## Quoted passage
--- START ---
= Maltoside =

Class of chemical compounds

Chemical structure of n-decyl-β-D-maltopyranoside (DM)

A maltoside is a glycoside with maltose as the glycone (sugar) functional group. Among the most common are alkyl maltosides, which contain hydrophobic alkyl chains as the aglycone. Given their amphiphilic properties, these comprise a class of detergents, where variation in the alkyl chain confers a range of detergent properties including CMC and solubility. Maltosides are most often used for the solubilization and purification of membrane proteins.

== History ==
In 1980 Ferguson-Miller et al. at Michigan State developed n-dodecyl-β-D-maltopyranoside (DDM) as part of a successful effort to purify an active, stable, monodisperse form of cytochrome c oxidase. Maltosides have been used extensively to stabilize membrane proteins for biophysical and structural studies.
--- END ---
## Directions
A - Translate this sentence from the maltoside article into Spanish: "Maltosides are most often used for the solubilization and purification of membrane proteins."
B - In the maltoside article, list every word that describes the form of cytochrome c oxidase that the 1980 effort set out to purify.
C - Copy the part of the maltoside article starting with "Chemical structure of" and going on through "and structural studies.".

## Dataset extract
--- START ---
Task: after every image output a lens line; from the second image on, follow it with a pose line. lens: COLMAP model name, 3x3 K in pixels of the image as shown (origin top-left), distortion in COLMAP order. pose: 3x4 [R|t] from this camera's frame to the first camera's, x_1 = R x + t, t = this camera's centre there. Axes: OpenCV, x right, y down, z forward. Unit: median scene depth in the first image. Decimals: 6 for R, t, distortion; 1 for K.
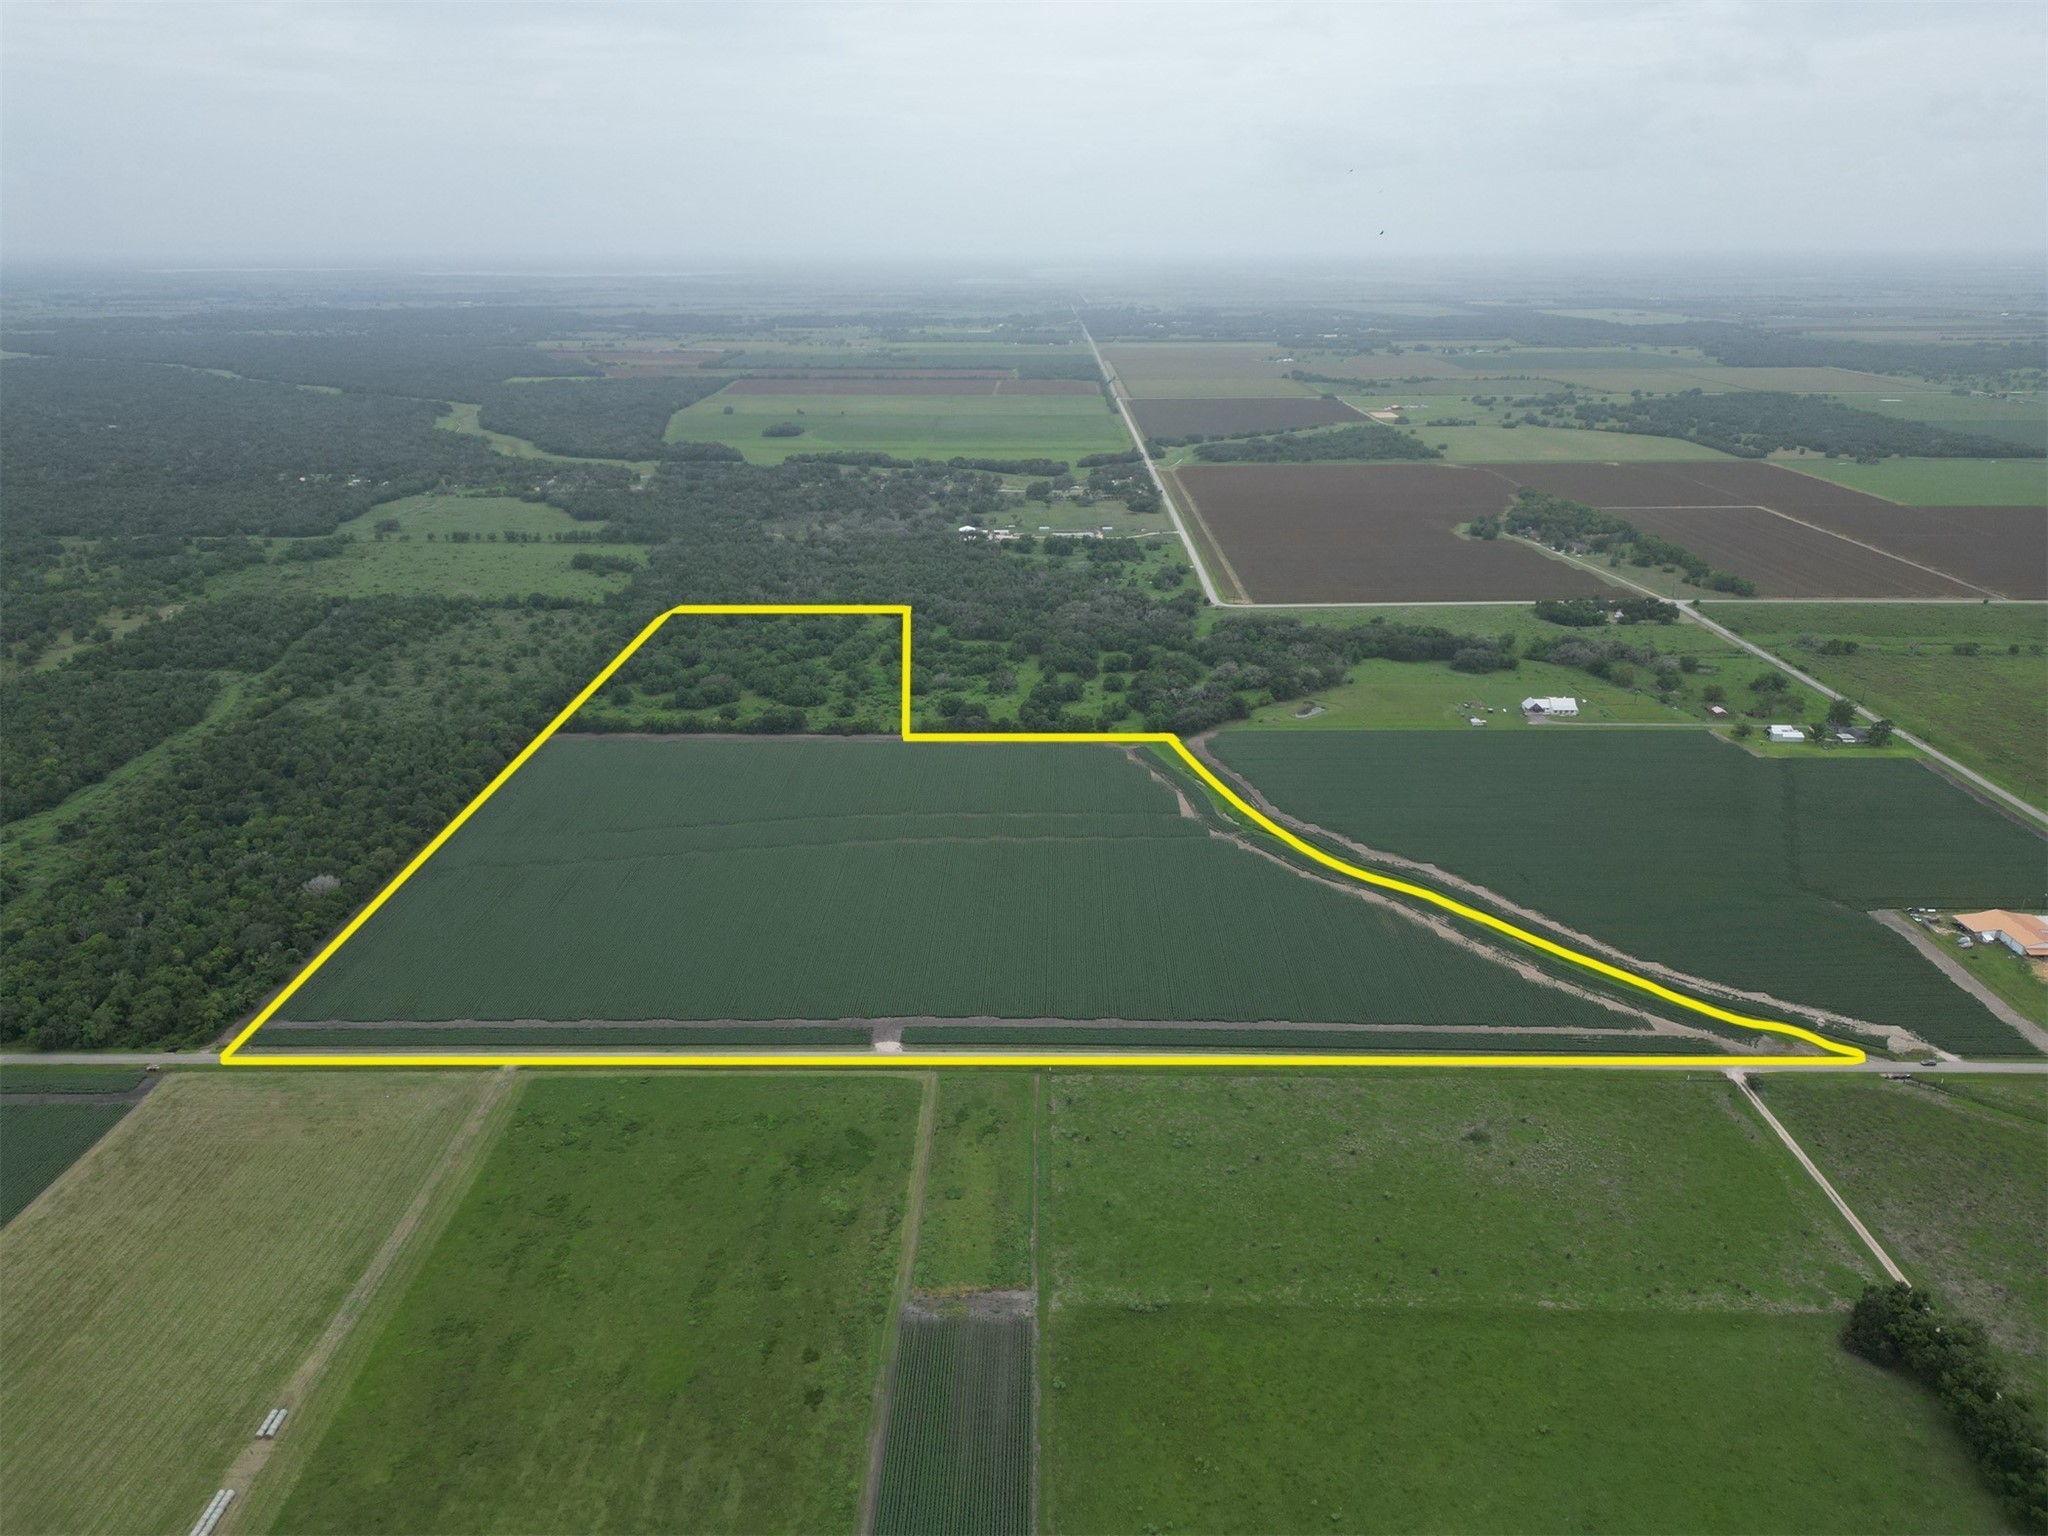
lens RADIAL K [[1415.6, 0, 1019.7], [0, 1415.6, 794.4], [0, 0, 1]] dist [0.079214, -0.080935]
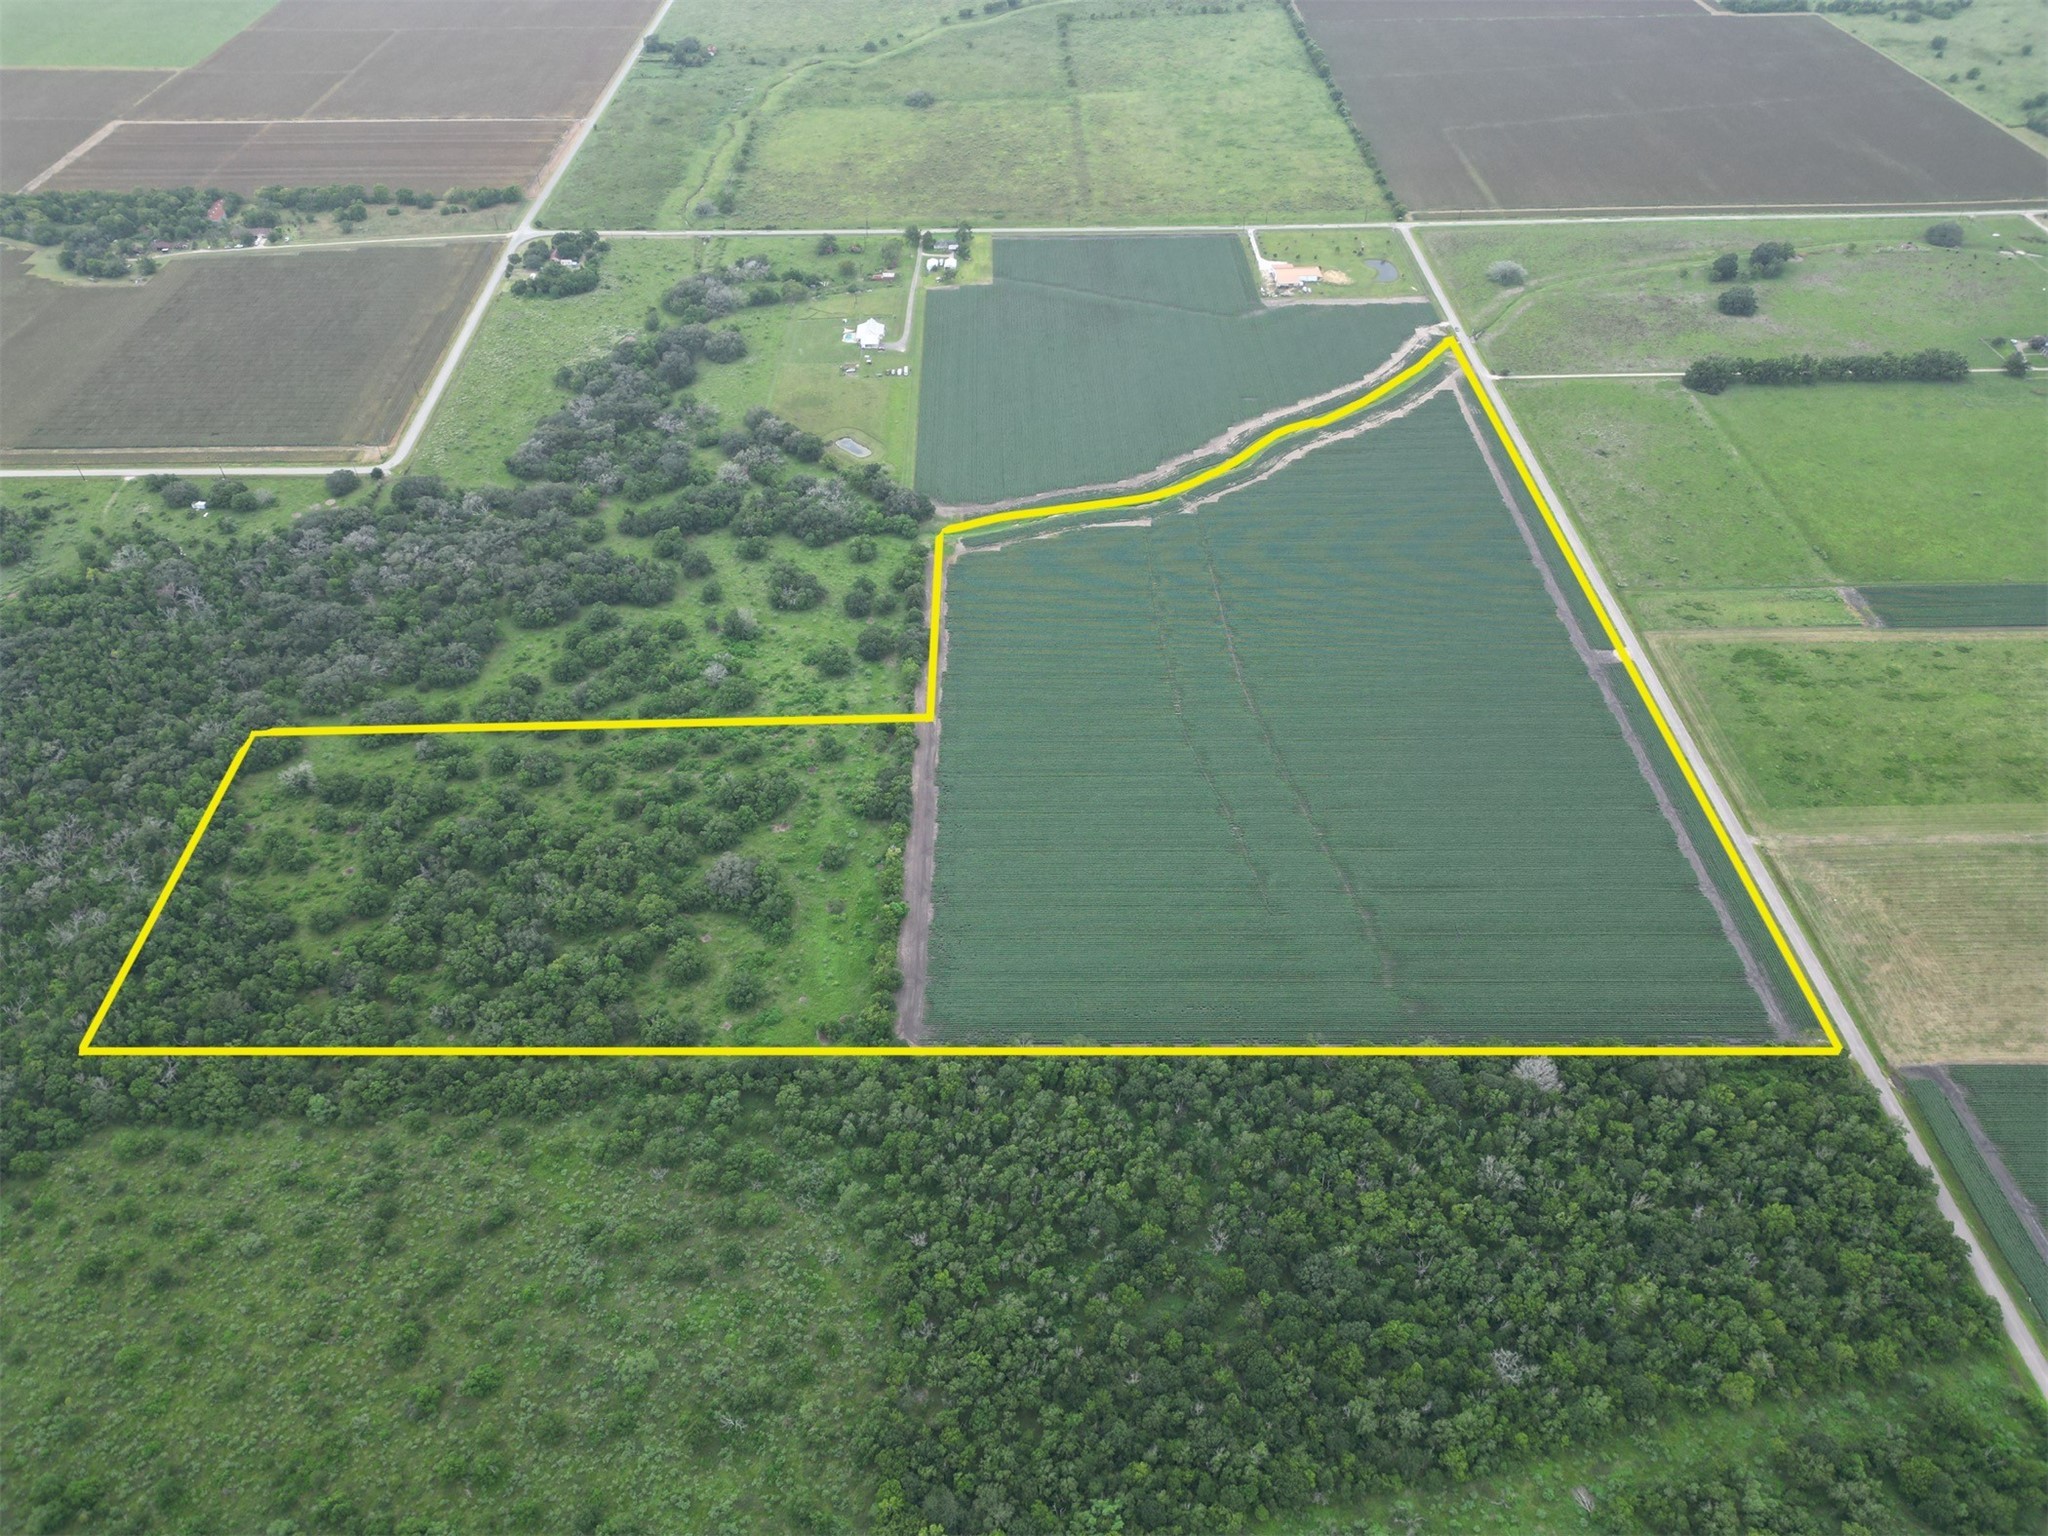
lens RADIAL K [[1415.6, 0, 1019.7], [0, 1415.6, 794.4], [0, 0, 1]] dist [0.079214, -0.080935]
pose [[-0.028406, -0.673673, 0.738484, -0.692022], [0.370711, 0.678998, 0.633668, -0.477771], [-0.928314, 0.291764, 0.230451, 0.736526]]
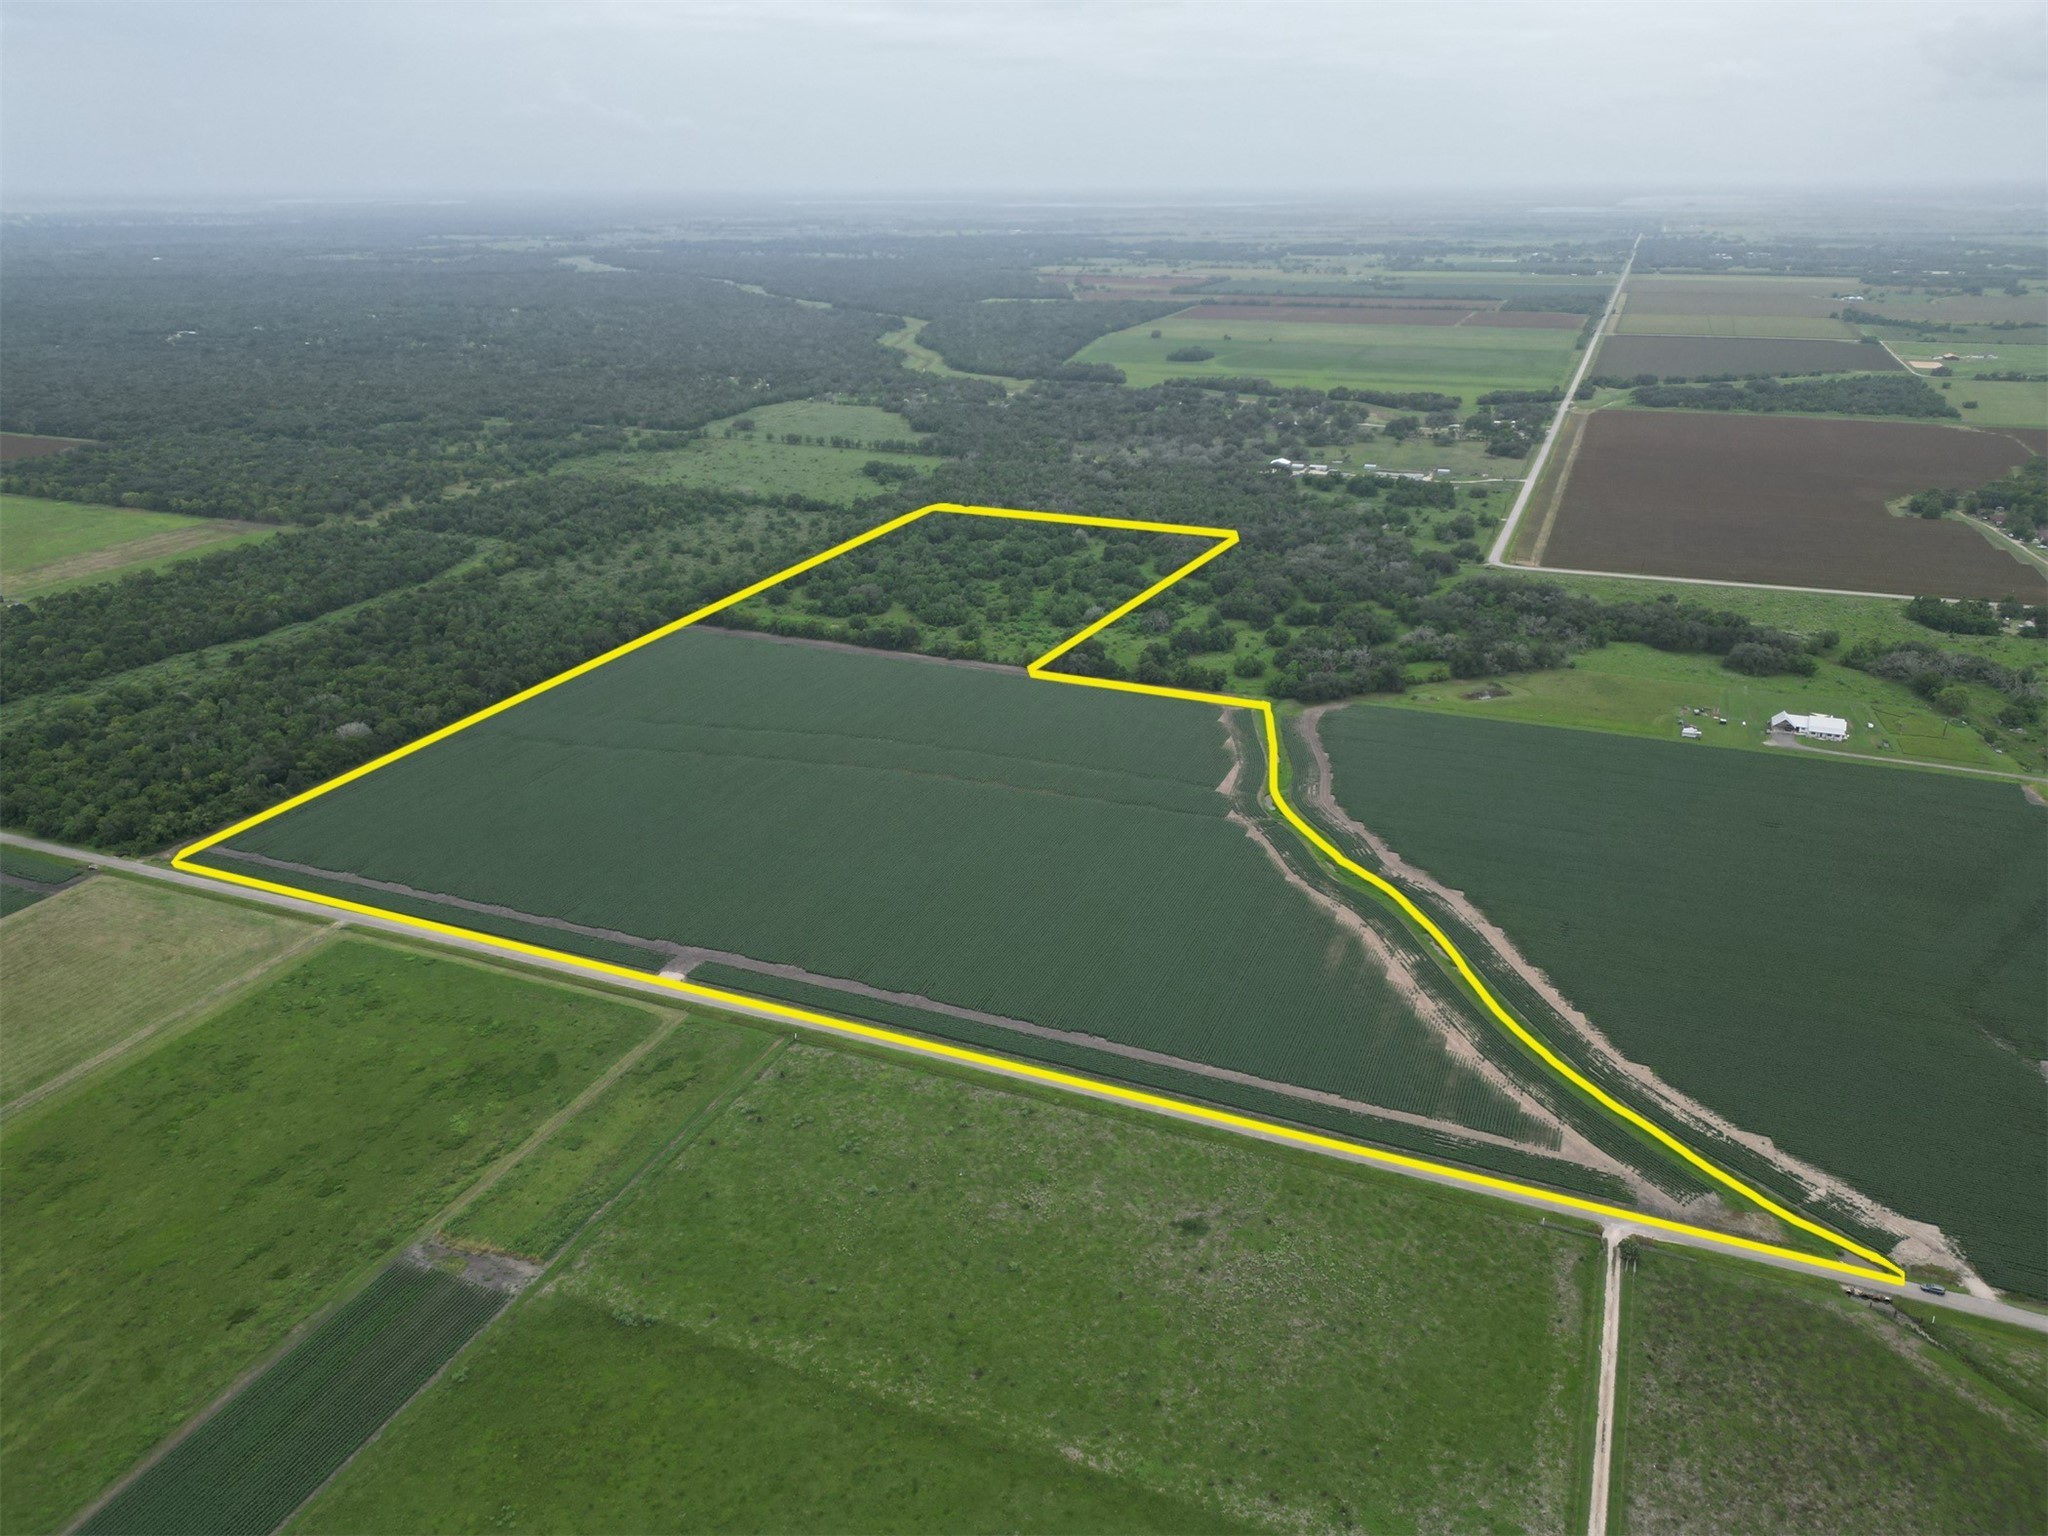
--- END ---
## Answer list
A - Los maltósidos se utilizan con mayor frecuencia para la solubilización y la purificación de proteínas de membrana.

B - active, stable, monodisperse

C -
Chemical structure of n-decyl-β-D-maltopyranoside (DM)

A maltoside is a glycoside with maltose as the glycone (sugar) functional group. Among the most common are alkyl maltosides, which contain hydrophobic alkyl chains as the aglycone. Given their amphiphilic properties, these comprise a class of detergents, where variation in the alkyl chain confers a range of detergent properties including CMC and solubility. Maltosides are most often used for the solubilization and purification of membrane proteins.

== History ==
In 1980 Ferguson-Miller et al. at Michigan State developed n-dodecyl-β-D-maltopyranoside (DDM) as part of a successful effort to purify an active, stable, monodisperse form of cytochrome c oxidase. Maltosides have been used extensively to stabilize membrane proteins for biophysical and structural studies.